- Born: 1 April 1958 Temse, Belgium
- Died: 1 November 2025 (aged 67) Antwerp, Belgium
- Education: Royal Academy of Fine Arts (Antwerp)
- Occupations: Fashion designer; artist;
- Years active: 1980–2025
- Labels: M.Y. Project (2018–); Marina Yee (2018–);
- Awards: Jury Prize at the Belgian Fashion Awards in 2024

= Marina Yee =

Belgian fashion designer (1958–2025)

Marina Mariette Alfons Yee (17 April 1958 – 1 November 2025) was a Belgian fashion designer and a founding member of the Antwerp Six, a group of influential Belgian fashion designers. She left the Antwerp Six in 1988. Vogue described her as the most elusive member of the Antwerp Six. In 2018, she resurfaced in Tokyo to attend the opening of a retrospective exhibition at the avant-garde vintage shop Laila, where Yee presented five new designs under the name M.Y. Project. This marked her first public output in more than a decade and initiated a successful relaunch of her fashion career. Marina Yee received the Jury Prize at the Belgian Fashion awards in 2024 for her timeless designs and artistic versatility. This award recognized her influential career as a member of the Antwerp Six and her comeback in 2022 with a collection of gender-inclusive pieces, which established her as a pioneer in the industry.

== Early years ==
Yee was born in Temse, Belgium, on 17 April 1958, to Liliane de Bruyne and Jean Yee. Her father became a colonial administrator in the Belgian Congo, and the family lived there for a few years before returning to Belgium. Yee's father later became director of a department store chain, and the family moved around Belgium before settling in Hasselt when Marina was 15.

== Early career ==
Yee began her training at the Sint-Lucas Institute in Hasselt before continuing her studies at the Royal Academy of Fine Arts in Antwerp, where she remained until 1981. It was during this time that she met the other members of the Antwerp Six. Her career progressed rapidly: shortly after graduation, she received financial backing from partners, first Bassetti and later Hobo. For Hobo, she designed a collection titled Marie. Yee has indicated that this collection did not fully reflect her own design vision.

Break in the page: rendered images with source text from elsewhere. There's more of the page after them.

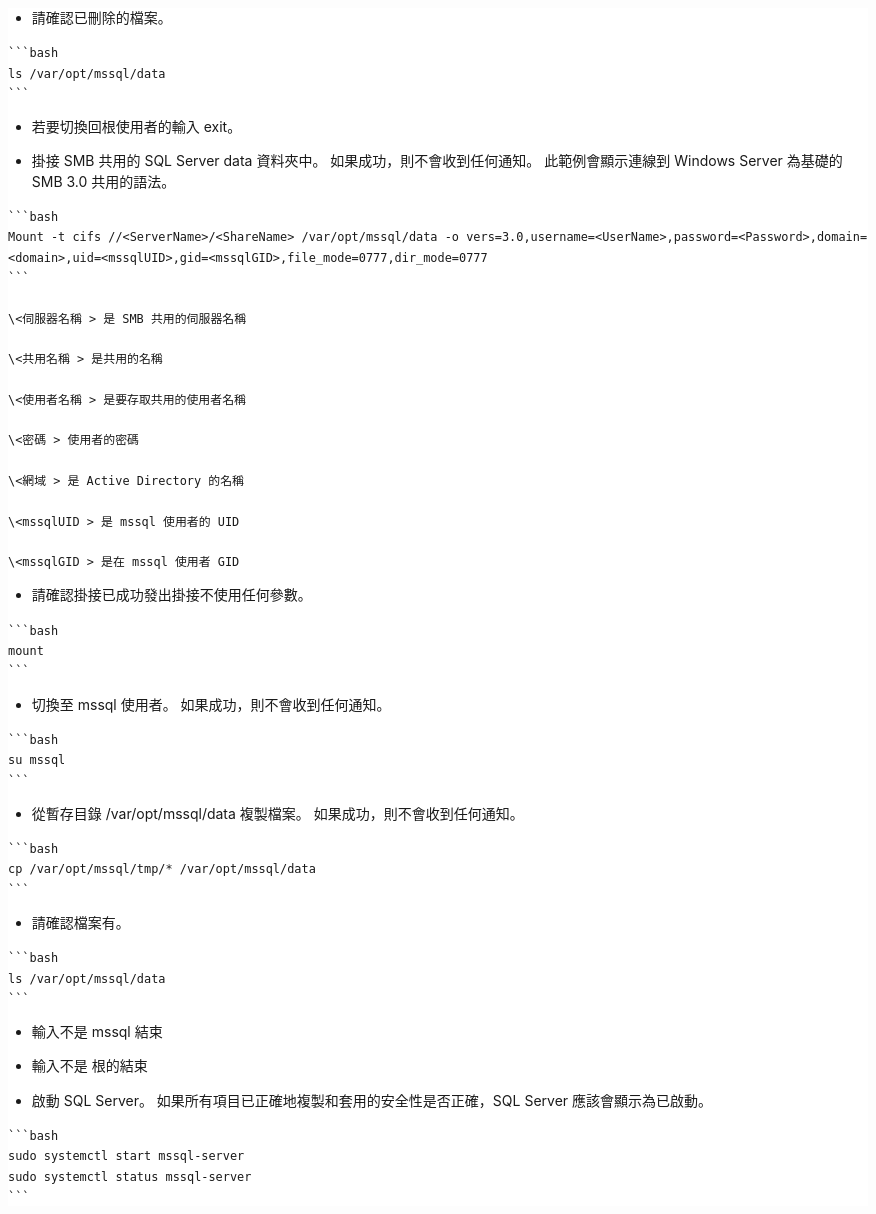    *    請確認已刪除的檔案。 

    ```bash
    ls /var/opt/mssql/data
    ```
 
   *    若要切換回根使用者的輸入 exit。

   *    掛接 SMB 共用的 SQL Server data 資料夾中。 如果成功，則不會收到任何通知。 此範例會顯示連線到 Windows Server 為基礎的 SMB 3.0 共用的語法。

    ```bash
    Mount -t cifs //<ServerName>/<ShareName> /var/opt/mssql/data -o vers=3.0,username=<UserName>,password=<Password>,domain=<domain>,uid=<mssqlUID>,gid=<mssqlGID>,file_mode=0777,dir_mode=0777
    ```

    \<伺服器名稱 > 是 SMB 共用的伺服器名稱
    
    \<共用名稱 > 是共用的名稱

    \<使用者名稱 > 是要存取共用的使用者名稱

    \<密碼 > 使用者的密碼

    \<網域 > 是 Active Directory 的名稱

    \<mssqlUID > 是 mssql 使用者的 UID 
 
    \<mssqlGID > 是在 mssql 使用者 GID
 
   *    請確認掛接已成功發出掛接不使用任何參數。

    ```bash
    mount
    ```
 
   *    切換至 mssql 使用者。 如果成功，則不會收到任何通知。

    ```bash
    su mssql
    ```

   *    從暫存目錄 /var/opt/mssql/data 複製檔案。 如果成功，則不會收到任何通知。

    ```bash
    cp /var/opt/mssql/tmp/* /var/opt/mssql/data
    ```

   *    請確認檔案有。

    ```bash
    ls /var/opt/mssql/data
    ```

   *    輸入不是 mssql 結束 

   *    輸入不是 根的結束

   *    啟動 SQL Server。 如果所有項目已正確地複製和套用的安全性是否正確，SQL Server 應該會顯示為已啟動。

    ```bash
    sudo systemctl start mssql-server
    sudo systemctl status mssql-server
    ```
 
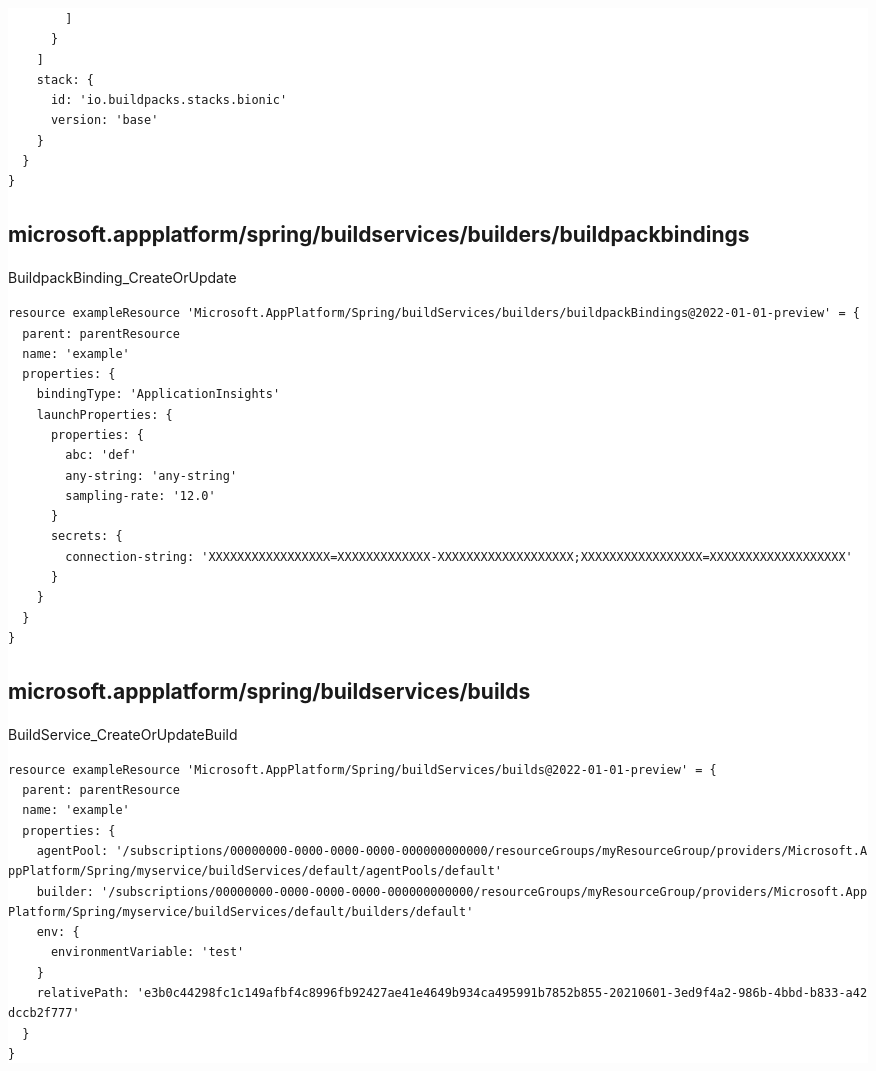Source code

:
 ```bicep
        ]
      }
    ]
    stack: {
      id: 'io.buildpacks.stacks.bionic'
      version: 'base'
    }
  }
}
```

## microsoft.appplatform/spring/buildservices/builders/buildpackbindings

BuildpackBinding_CreateOrUpdate
```bicep
resource exampleResource 'Microsoft.AppPlatform/Spring/buildServices/builders/buildpackBindings@2022-01-01-preview' = {
  parent: parentResource 
  name: 'example'
  properties: {
    bindingType: 'ApplicationInsights'
    launchProperties: {
      properties: {
        abc: 'def'
        any-string: 'any-string'
        sampling-rate: '12.0'
      }
      secrets: {
        connection-string: 'XXXXXXXXXXXXXXXXX=XXXXXXXXXXXXX-XXXXXXXXXXXXXXXXXXX;XXXXXXXXXXXXXXXXX=XXXXXXXXXXXXXXXXXXX'
      }
    }
  }
}
```

## microsoft.appplatform/spring/buildservices/builds

BuildService_CreateOrUpdateBuild
```bicep
resource exampleResource 'Microsoft.AppPlatform/Spring/buildServices/builds@2022-01-01-preview' = {
  parent: parentResource 
  name: 'example'
  properties: {
    agentPool: '/subscriptions/00000000-0000-0000-0000-000000000000/resourceGroups/myResourceGroup/providers/Microsoft.AppPlatform/Spring/myservice/buildServices/default/agentPools/default'
    builder: '/subscriptions/00000000-0000-0000-0000-000000000000/resourceGroups/myResourceGroup/providers/Microsoft.AppPlatform/Spring/myservice/buildServices/default/builders/default'
    env: {
      environmentVariable: 'test'
    }
    relativePath: 'e3b0c44298fc1c149afbf4c8996fb92427ae41e4649b934ca495991b7852b855-20210601-3ed9f4a2-986b-4bbd-b833-a42dccb2f777'
  }
}
```
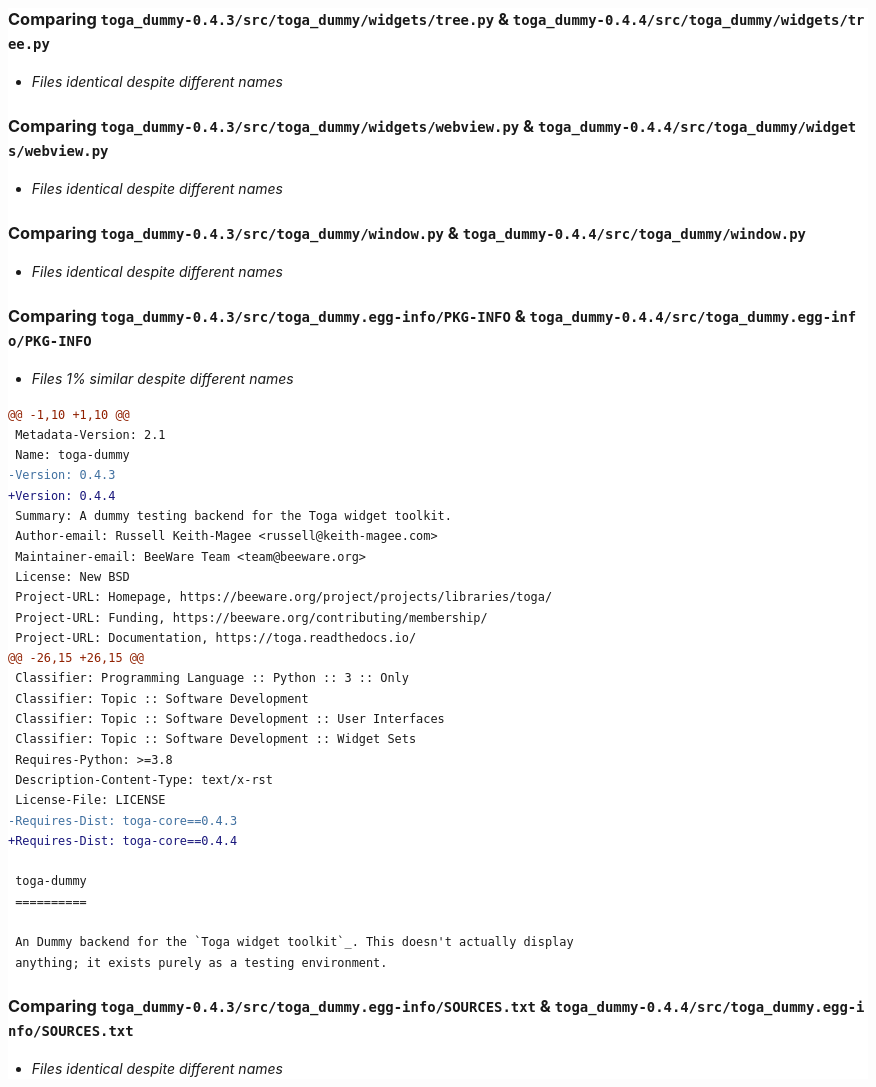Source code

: ### Comparing `toga_dummy-0.4.3/src/toga_dummy/widgets/tree.py` & `toga_dummy-0.4.4/src/toga_dummy/widgets/tree.py`

 * *Files identical despite different names*

### Comparing `toga_dummy-0.4.3/src/toga_dummy/widgets/webview.py` & `toga_dummy-0.4.4/src/toga_dummy/widgets/webview.py`

 * *Files identical despite different names*

### Comparing `toga_dummy-0.4.3/src/toga_dummy/window.py` & `toga_dummy-0.4.4/src/toga_dummy/window.py`

 * *Files identical despite different names*

### Comparing `toga_dummy-0.4.3/src/toga_dummy.egg-info/PKG-INFO` & `toga_dummy-0.4.4/src/toga_dummy.egg-info/PKG-INFO`

 * *Files 1% similar despite different names*

```diff
@@ -1,10 +1,10 @@
 Metadata-Version: 2.1
 Name: toga-dummy
-Version: 0.4.3
+Version: 0.4.4
 Summary: A dummy testing backend for the Toga widget toolkit.
 Author-email: Russell Keith-Magee <russell@keith-magee.com>
 Maintainer-email: BeeWare Team <team@beeware.org>
 License: New BSD
 Project-URL: Homepage, https://beeware.org/project/projects/libraries/toga/
 Project-URL: Funding, https://beeware.org/contributing/membership/
 Project-URL: Documentation, https://toga.readthedocs.io/
@@ -26,15 +26,15 @@
 Classifier: Programming Language :: Python :: 3 :: Only
 Classifier: Topic :: Software Development
 Classifier: Topic :: Software Development :: User Interfaces
 Classifier: Topic :: Software Development :: Widget Sets
 Requires-Python: >=3.8
 Description-Content-Type: text/x-rst
 License-File: LICENSE
-Requires-Dist: toga-core==0.4.3
+Requires-Dist: toga-core==0.4.4
 
 toga-dummy
 ==========
 
 An Dummy backend for the `Toga widget toolkit`_. This doesn't actually display
 anything; it exists purely as a testing environment.
```

### Comparing `toga_dummy-0.4.3/src/toga_dummy.egg-info/SOURCES.txt` & `toga_dummy-0.4.4/src/toga_dummy.egg-info/SOURCES.txt`

 * *Files identical despite different names*

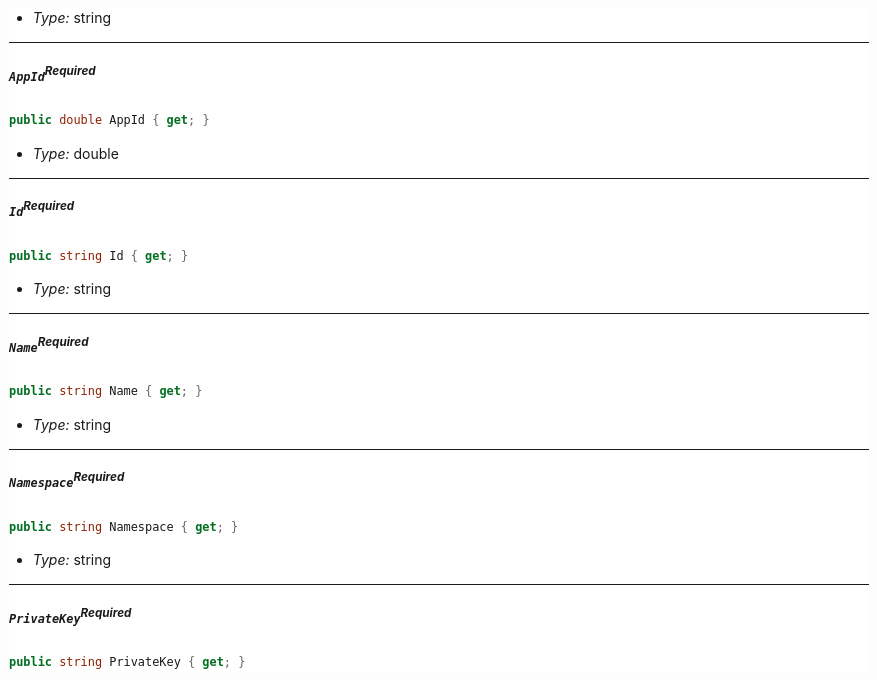 - *Type:* string

---

##### `AppId`<sup>Required</sup> <a name="AppId" id="@cdktf/provider-vault.secretsSyncGithubApps.SecretsSyncGithubApps.property.appId"></a>

```csharp
public double AppId { get; }
```

- *Type:* double

---

##### `Id`<sup>Required</sup> <a name="Id" id="@cdktf/provider-vault.secretsSyncGithubApps.SecretsSyncGithubApps.property.id"></a>

```csharp
public string Id { get; }
```

- *Type:* string

---

##### `Name`<sup>Required</sup> <a name="Name" id="@cdktf/provider-vault.secretsSyncGithubApps.SecretsSyncGithubApps.property.name"></a>

```csharp
public string Name { get; }
```

- *Type:* string

---

##### `Namespace`<sup>Required</sup> <a name="Namespace" id="@cdktf/provider-vault.secretsSyncGithubApps.SecretsSyncGithubApps.property.namespace"></a>

```csharp
public string Namespace { get; }
```

- *Type:* string

---

##### `PrivateKey`<sup>Required</sup> <a name="PrivateKey" id="@cdktf/provider-vault.secretsSyncGithubApps.SecretsSyncGithubApps.property.privateKey"></a>

```csharp
public string PrivateKey { get; }
```
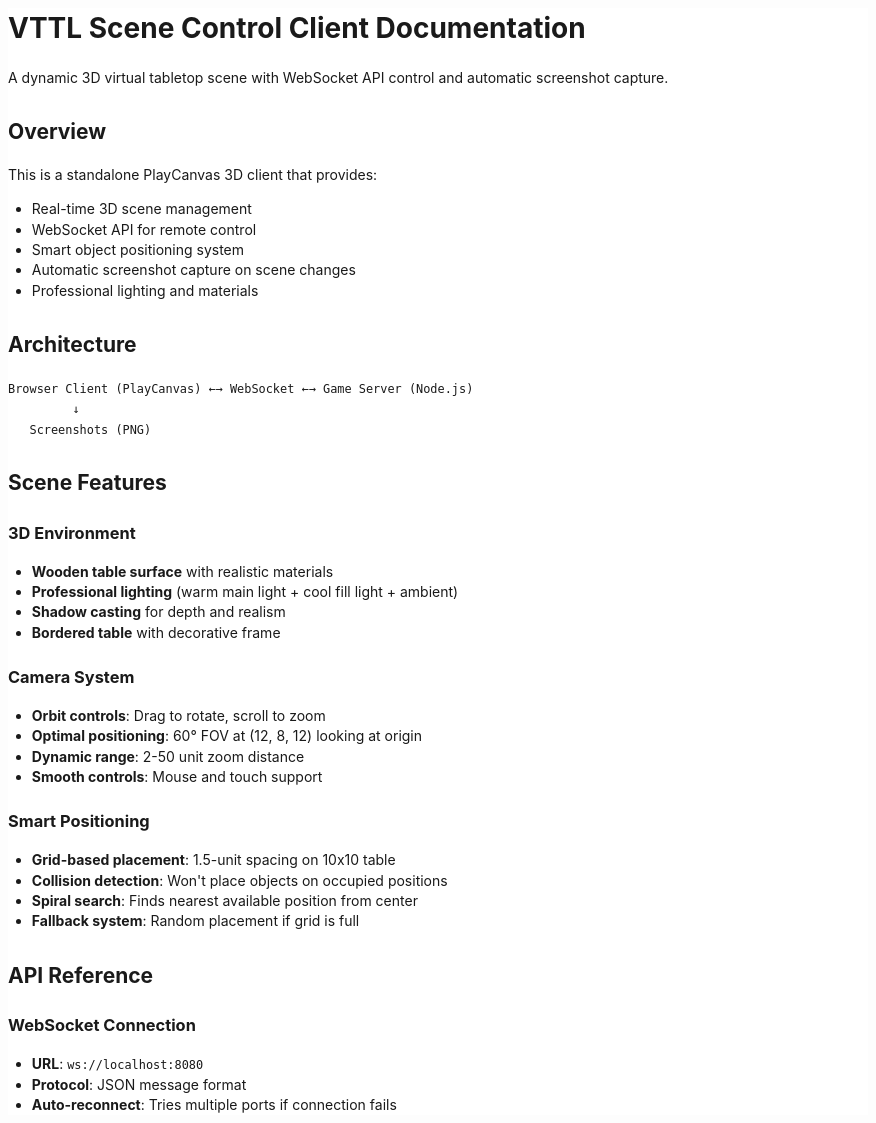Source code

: # VTTL Scene Control Client Documentation

A dynamic 3D virtual tabletop scene with WebSocket API control and automatic screenshot capture.

## Overview

This is a standalone PlayCanvas 3D client that provides:
- Real-time 3D scene management
- WebSocket API for remote control
- Smart object positioning system
- Automatic screenshot capture on scene changes
- Professional lighting and materials

## Architecture

```
Browser Client (PlayCanvas) ←→ WebSocket ←→ Game Server (Node.js)
         ↓
   Screenshots (PNG)
```

## Scene Features

### 3D Environment
- **Wooden table surface** with realistic materials
- **Professional lighting** (warm main light + cool fill light + ambient)
- **Shadow casting** for depth and realism
- **Bordered table** with decorative frame

### Camera System
- **Orbit controls**: Drag to rotate, scroll to zoom
- **Optimal positioning**: 60° FOV at (12, 8, 12) looking at origin
- **Dynamic range**: 2-50 unit zoom distance
- **Smooth controls**: Mouse and touch support

### Smart Positioning
- **Grid-based placement**: 1.5-unit spacing on 10x10 table
- **Collision detection**: Won't place objects on occupied positions
- **Spiral search**: Finds nearest available position from center
- **Fallback system**: Random placement if grid is full

## API Reference

### WebSocket Connection
- **URL**: `ws://localhost:8080`
- **Protocol**: JSON message format
- **Auto-reconnect**: Tries multiple ports if connection fails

== Stepping away from fashion ==
Yee had a professional and personal relationship with fellow designer Martin Margiela, whom she met in 1975 at Sint-Lucas in Genk. In 1992 she returned to Belgium, where she opened a snack bar, Indigo, in Brussels.

Yee's career has included periods of professional activity interspersed with breaks from the fashion industry. In 1999, she designed a winter collection for the Belgian brand Lena Lena, founded by former fashion journalist Miet Crabbé. Between 2000 and 2002, she designed women’s collections for Dirk Bikkembergs. In 2003, she established a studio in Brussels, producing pieces from existing garments and second-hand fabrics. In 2011, she introduced an interior fabric line for the Belgian company Aristide, comprising nine collections inspired by aspects of her personality. In 2015, she collaborated with fashion academy alumnus Louison Grajcar on a perfume line.

In 2018, Yee presented a new collection, marking her first public work since 2005. The M.Y. Project, comprising five designs, was showcased in Tokyo at Laila Tokyo, a high-fashion boutique. The collection focused on sustainable fashion, utilizing second-hand fabrics from vintage stores and flea markets.

In 2003, she stated her preference for creating outside mass-produced collections, emphasizing the importance of maintaining her identity as a designer. She has described her approach as a "prutskous"—a term reflecting a playful and experimental engagement with the creative process rather than commercial objectives.

==Death==
Yee died from pancreatic cancer in Antwerp on 1 November 2025, at the age of 67.